NVIDIA is expected to introduce a variety of products, ranging from hardware to software, during this year’s GTC, as it does every year. The next-generation HPC GPU portfolio, codenamed Hopper or GH100, which will power the next generation accelerators powering the latest and finest supercomputers and data centers, will be the focus of the presentation.
According to the NVIDIA roadmap, Hopper GPU will be released in 2022, which means it will arrive at least two years after Ampere. NVIDIA is expected to reveal the GPU during their next GTC event in Q2 2022. According to recent sources, NVIDIA is about to roll out its first Hopper GPUs. The chips are said to be built on TSMC’s 5nm process node, but there’s still a lot we don’t know about the architecture, unlike Intel and AMD, whose design techniques have been revealed through official documents and driver leaks. The reason that this isn’t happening on NVIDIA’s end is that the GPU hasn’t even been released yet.

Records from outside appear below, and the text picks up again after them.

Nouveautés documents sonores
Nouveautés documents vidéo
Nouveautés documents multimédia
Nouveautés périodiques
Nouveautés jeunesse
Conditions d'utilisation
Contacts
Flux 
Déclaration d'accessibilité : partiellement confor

Jensen Broune followed up on another cryptic tweet from Kopite7kimi a few months back when it came to what Hopper will give (a very reliable leaker). The core configuration of the Hopper GPU is thought to be the tweet, which was a series of integers. The Hopper GPU could be made up of two GPMs (Graphics Processing Modules), each with eight GPCs (four times two), totaling 144 SM units.
Hopper is expected to feature two of these modules, bringing the total number of SM units to 288. We can’t give an exact amount of cores because we don’t know how many are in each SM, but if it sticks to 64 cores per SM, we’ll have 18,432 cores, which is 2.25x more than the whole GA100 GPU arrangement. NVIDIA may also use more FP64, FP16, and Tensor cores in its Hopper GPU to further improve performance. And that will be required to compete with Intel’s Ponte Vecchio, which is likely to include 1:1 FP64.
The GPU will also face off against AMD’s new Instinct MI200 series accelerators, which were just released. In addition, a recent research study may have revealed preliminary facts about the Hopper GH100 GPU.